The line containing "hfov_deg: 73.7" and every line after it, through the end of the records below: repeat them exactly, nothing more.

Start of Exercise input

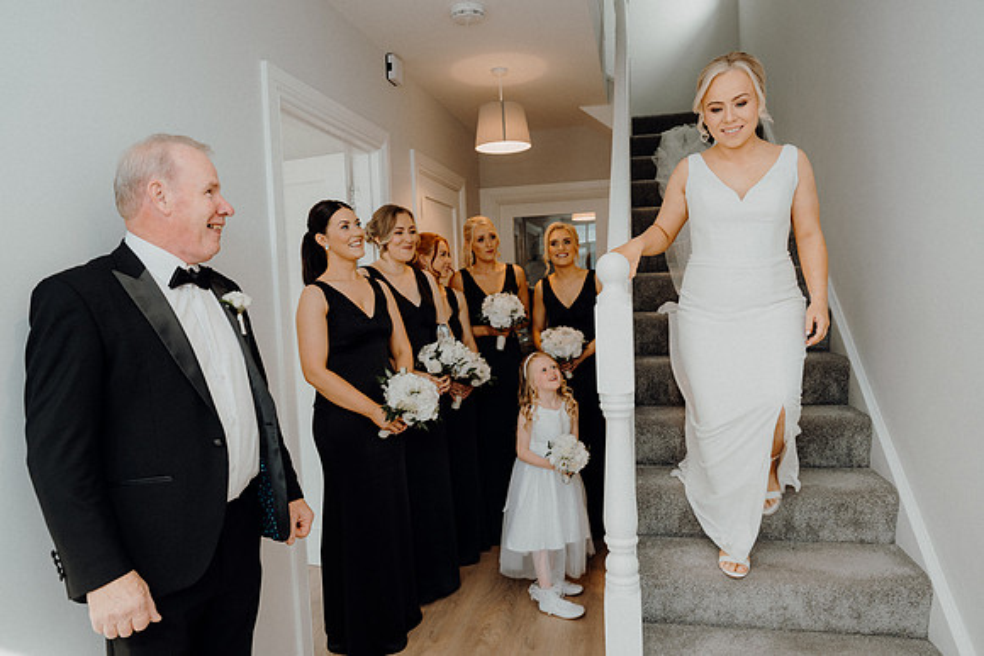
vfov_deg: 53.1
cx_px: 492
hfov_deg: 73.7
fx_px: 656
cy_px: 328
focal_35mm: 24
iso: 250
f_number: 3.5
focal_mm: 24
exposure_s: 1/160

End of Exercise input

■ Response ■
hfov_deg: 73.7
fx_px: 656
cy_px: 328
focal_35mm: 24
iso: 250
f_number: 3.5
focal_mm: 24
exposure_s: 1/160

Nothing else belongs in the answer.